● Stored data:
==================================================

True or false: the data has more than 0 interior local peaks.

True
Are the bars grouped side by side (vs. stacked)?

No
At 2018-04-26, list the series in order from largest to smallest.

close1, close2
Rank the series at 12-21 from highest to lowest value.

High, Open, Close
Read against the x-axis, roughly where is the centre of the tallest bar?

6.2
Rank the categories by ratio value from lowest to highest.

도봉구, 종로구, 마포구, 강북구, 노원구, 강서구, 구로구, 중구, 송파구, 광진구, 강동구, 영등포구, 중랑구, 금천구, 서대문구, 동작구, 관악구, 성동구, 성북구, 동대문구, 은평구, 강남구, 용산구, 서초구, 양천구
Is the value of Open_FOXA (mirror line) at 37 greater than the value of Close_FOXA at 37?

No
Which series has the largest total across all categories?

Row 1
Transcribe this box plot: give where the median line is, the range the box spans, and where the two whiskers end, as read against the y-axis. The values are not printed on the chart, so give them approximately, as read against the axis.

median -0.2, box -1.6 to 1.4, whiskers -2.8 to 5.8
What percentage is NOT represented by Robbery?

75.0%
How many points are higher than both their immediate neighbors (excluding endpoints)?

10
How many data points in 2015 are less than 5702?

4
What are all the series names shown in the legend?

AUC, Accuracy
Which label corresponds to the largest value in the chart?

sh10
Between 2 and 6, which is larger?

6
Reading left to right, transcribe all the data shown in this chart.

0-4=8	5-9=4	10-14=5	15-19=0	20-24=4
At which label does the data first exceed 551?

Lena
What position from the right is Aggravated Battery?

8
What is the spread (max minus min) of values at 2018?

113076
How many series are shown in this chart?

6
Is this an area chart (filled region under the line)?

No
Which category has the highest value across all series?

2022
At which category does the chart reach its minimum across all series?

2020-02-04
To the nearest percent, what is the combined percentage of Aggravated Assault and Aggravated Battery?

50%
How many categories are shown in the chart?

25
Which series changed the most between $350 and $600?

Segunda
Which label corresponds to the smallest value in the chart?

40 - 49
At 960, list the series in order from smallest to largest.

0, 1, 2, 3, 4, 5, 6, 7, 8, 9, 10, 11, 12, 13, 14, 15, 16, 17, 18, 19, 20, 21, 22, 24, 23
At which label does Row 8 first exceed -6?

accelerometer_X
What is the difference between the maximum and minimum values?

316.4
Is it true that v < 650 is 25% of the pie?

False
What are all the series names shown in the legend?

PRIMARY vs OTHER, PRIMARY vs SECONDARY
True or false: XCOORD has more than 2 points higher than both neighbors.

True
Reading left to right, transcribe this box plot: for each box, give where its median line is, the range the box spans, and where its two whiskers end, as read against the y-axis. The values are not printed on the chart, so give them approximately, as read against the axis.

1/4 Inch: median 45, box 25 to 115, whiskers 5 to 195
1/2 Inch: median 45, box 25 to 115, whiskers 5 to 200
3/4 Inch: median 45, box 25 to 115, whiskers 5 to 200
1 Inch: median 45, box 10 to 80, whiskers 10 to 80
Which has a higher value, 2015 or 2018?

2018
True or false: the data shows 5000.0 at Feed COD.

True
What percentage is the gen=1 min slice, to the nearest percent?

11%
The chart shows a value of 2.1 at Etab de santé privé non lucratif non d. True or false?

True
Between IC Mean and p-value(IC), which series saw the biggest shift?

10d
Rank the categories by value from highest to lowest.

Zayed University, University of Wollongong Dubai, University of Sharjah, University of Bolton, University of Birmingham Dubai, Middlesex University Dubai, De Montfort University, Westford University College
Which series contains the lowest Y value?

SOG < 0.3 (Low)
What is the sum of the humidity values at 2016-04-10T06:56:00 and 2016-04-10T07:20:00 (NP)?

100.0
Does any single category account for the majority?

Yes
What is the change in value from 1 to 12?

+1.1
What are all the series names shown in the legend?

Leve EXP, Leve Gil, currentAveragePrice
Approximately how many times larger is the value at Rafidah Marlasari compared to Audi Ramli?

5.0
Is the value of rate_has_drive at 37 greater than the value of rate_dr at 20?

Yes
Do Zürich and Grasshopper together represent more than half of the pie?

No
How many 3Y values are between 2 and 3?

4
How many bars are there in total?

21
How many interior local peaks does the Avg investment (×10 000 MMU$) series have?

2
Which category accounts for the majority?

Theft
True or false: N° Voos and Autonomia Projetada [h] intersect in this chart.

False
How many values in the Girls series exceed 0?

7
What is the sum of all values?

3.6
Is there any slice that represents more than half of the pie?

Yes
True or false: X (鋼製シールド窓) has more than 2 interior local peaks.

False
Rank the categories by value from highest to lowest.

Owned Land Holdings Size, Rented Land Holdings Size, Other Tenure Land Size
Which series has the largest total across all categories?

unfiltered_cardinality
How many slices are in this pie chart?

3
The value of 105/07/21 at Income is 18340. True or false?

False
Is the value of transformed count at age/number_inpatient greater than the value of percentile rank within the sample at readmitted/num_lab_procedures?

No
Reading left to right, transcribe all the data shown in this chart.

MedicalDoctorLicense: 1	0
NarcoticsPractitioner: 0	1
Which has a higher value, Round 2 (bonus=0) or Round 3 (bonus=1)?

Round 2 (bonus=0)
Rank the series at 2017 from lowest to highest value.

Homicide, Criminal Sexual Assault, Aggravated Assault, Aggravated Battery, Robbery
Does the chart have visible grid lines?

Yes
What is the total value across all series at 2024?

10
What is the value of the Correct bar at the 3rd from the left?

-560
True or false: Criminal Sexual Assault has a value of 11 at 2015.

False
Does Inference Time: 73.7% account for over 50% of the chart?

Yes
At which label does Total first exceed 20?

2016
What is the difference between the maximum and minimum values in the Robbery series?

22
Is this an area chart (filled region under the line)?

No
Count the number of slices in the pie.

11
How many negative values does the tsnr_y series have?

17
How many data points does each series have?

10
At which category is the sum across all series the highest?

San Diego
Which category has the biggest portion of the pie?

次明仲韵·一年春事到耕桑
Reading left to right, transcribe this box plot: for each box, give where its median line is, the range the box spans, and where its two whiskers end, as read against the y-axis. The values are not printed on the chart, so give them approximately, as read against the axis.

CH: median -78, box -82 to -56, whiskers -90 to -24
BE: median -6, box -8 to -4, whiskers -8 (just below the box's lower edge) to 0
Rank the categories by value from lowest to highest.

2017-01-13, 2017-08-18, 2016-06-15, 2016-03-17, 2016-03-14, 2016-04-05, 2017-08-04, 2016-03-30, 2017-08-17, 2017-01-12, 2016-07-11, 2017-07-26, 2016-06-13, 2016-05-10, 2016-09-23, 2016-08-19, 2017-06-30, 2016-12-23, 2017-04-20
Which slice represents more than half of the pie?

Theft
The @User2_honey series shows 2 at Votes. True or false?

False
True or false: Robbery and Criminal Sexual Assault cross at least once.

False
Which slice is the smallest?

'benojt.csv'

==================================================

● What you are asked to do:
Copy all of the records above line by line, with no changes to any word, number, or mark.

● Written solution:
True or false: the data has more than 0 interior local peaks.

True
Are the bars grouped side by side (vs. stacked)?

No
At 2018-04-26, list the series in order from largest to smallest.

close1, close2
Rank the series at 12-21 from highest to lowest value.

High, Open, Close
Read against the x-axis, roughly where is the centre of the tallest bar?

6.2
Rank the categories by ratio value from lowest to highest.

도봉구, 종로구, 마포구, 강북구, 노원구, 강서구, 구로구, 중구, 송파구, 광진구, 강동구, 영등포구, 중랑구, 금천구, 서대문구, 동작구, 관악구, 성동구, 성북구, 동대문구, 은평구, 강남구, 용산구, 서초구, 양천구
Is the value of Open_FOXA (mirror line) at 37 greater than the value of Close_FOXA at 37?

No
Which series has the largest total across all categories?

Row 1
Transcribe this box plot: give where the median line is, the range the box spans, and where the two whiskers end, as read against the y-axis. The values are not printed on the chart, so give them approximately, as read against the axis.

median -0.2, box -1.6 to 1.4, whiskers -2.8 to 5.8
What percentage is NOT represented by Robbery?

75.0%
How many points are higher than both their immediate neighbors (excluding endpoints)?

10
How many data points in 2015 are less than 5702?

4
What are all the series names shown in the legend?

AUC, Accuracy
Which label corresponds to the largest value in the chart?

sh10
Between 2 and 6, which is larger?

6
Reading left to right, transcribe all the data shown in this chart.

0-4=8	5-9=4	10-14=5	15-19=0	20-24=4
At which label does the data first exceed 551?

Lena
What position from the right is Aggravated Battery?

8
What is the spread (max minus min) of values at 2018?

113076
How many series are shown in this chart?

6
Is this an area chart (filled region under the line)?

No
Which category has the highest value across all series?

2022
At which category does the chart reach its minimum across all series?

2020-02-04
To the nearest percent, what is the combined percentage of Aggravated Assault and Aggravated Battery?

50%
How many categories are shown in the chart?

25
Which series changed the most between $350 and $600?

Segunda
Which label corresponds to the smallest value in the chart?

40 - 49
At 960, list the series in order from smallest to largest.

0, 1, 2, 3, 4, 5, 6, 7, 8, 9, 10, 11, 12, 13, 14, 15, 16, 17, 18, 19, 20, 21, 22, 24, 23
At which label does Row 8 first exceed -6?

accelerometer_X
What is the difference between the maximum and minimum values?

316.4
Is it true that v < 650 is 25% of the pie?

False
What are all the series names shown in the legend?

PRIMARY vs OTHER, PRIMARY vs SECONDARY
True or false: XCOORD has more than 2 points higher than both neighbors.

True
Reading left to right, transcribe this box plot: for each box, give where its median line is, the range the box spans, and where its two whiskers end, as read against the y-axis. The values are not printed on the chart, so give them approximately, as read against the axis.

1/4 Inch: median 45, box 25 to 115, whiskers 5 to 195
1/2 Inch: median 45, box 25 to 115, whiskers 5 to 200
3/4 Inch: median 45, box 25 to 115, whiskers 5 to 200
1 Inch: median 45, box 10 to 80, whiskers 10 to 80
Which has a higher value, 2015 or 2018?

2018
True or false: the data shows 5000.0 at Feed COD.

True
What percentage is the gen=1 min slice, to the nearest percent?

11%
The chart shows a value of 2.1 at Etab de santé privé non lucratif non d. True or false?

True
Between IC Mean and p-value(IC), which series saw the biggest shift?

10d
Rank the categories by value from highest to lowest.

Zayed University, University of Wollongong Dubai, University of Sharjah, University of Bolton, University of Birmingham Dubai, Middlesex University Dubai, De Montfort University, Westford University College
Which series contains the lowest Y value?

SOG < 0.3 (Low)
What is the sum of the humidity values at 2016-04-10T06:56:00 and 2016-04-10T07:20:00 (NP)?

100.0
Does any single category account for the majority?

Yes
What is the change in value from 1 to 12?

+1.1
What are all the series names shown in the legend?

Leve EXP, Leve Gil, currentAveragePrice
Approximately how many times larger is the value at Rafidah Marlasari compared to Audi Ramli?

5.0
Is the value of rate_has_drive at 37 greater than the value of rate_dr at 20?

Yes
Do Zürich and Grasshopper together represent more than half of the pie?

No
How many 3Y values are between 2 and 3?

4
How many bars are there in total?

21
How many interior local peaks does the Avg investment (×10 000 MMU$) series have?

2
Which category accounts for the majority?

Theft
True or false: N° Voos and Autonomia Projetada [h] intersect in this chart.

False
How many values in the Girls series exceed 0?

7
What is the sum of all values?

3.6
Is there any slice that represents more than half of the pie?

Yes
True or false: X (鋼製シールド窓) has more than 2 interior local peaks.

False
Rank the categories by value from highest to lowest.

Owned Land Holdings Size, Rented Land Holdings Size, Other Tenure Land Size
Which series has the largest total across all categories?

unfiltered_cardinality
How many slices are in this pie chart?

3
The value of 105/07/21 at Income is 18340. True or false?

False
Is the value of transformed count at age/number_inpatient greater than the value of percentile rank within the sample at readmitted/num_lab_procedures?

No
Reading left to right, transcribe all the data shown in this chart.

MedicalDoctorLicense: 1	0
NarcoticsPractitioner: 0	1
Which has a higher value, Round 2 (bonus=0) or Round 3 (bonus=1)?

Round 2 (bonus=0)
Rank the series at 2017 from lowest to highest value.

Homicide, Criminal Sexual Assault, Aggravated Assault, Aggravated Battery, Robbery
Does the chart have visible grid lines?

Yes
What is the total value across all series at 2024?

10
What is the value of the Correct bar at the 3rd from the left?

-560
True or false: Criminal Sexual Assault has a value of 11 at 2015.

False
Does Inference Time: 73.7% account for over 50% of the chart?

Yes
At which label does Total first exceed 20?

2016
What is the difference between the maximum and minimum values in the Robbery series?

22
Is this an area chart (filled region under the line)?

No
Count the number of slices in the pie.

11
How many negative values does the tsnr_y series have?

17
How many data points does each series have?

10
At which category is the sum across all series the highest?

San Diego
Which category has the biggest portion of the pie?

次明仲韵·一年春事到耕桑
Reading left to right, transcribe this box plot: for each box, give where its median line is, the range the box spans, and where its two whiskers end, as read against the y-axis. The values are not printed on the chart, so give them approximately, as read against the axis.

CH: median -78, box -82 to -56, whiskers -90 to -24
BE: median -6, box -8 to -4, whiskers -8 (just below the box's lower edge) to 0
Rank the categories by value from lowest to highest.

2017-01-13, 2017-08-18, 2016-06-15, 2016-03-17, 2016-03-14, 2016-04-05, 2017-08-04, 2016-03-30, 2017-08-17, 2017-01-12, 2016-07-11, 2017-07-26, 2016-06-13, 2016-05-10, 2016-09-23, 2016-08-19, 2017-06-30, 2016-12-23, 2017-04-20
Which slice represents more than half of the pie?

Theft
The @User2_honey series shows 2 at Votes. True or false?

False
True or false: Robbery and Criminal Sexual Assault cross at least once.

False
Which slice is the smallest?

'benojt.csv'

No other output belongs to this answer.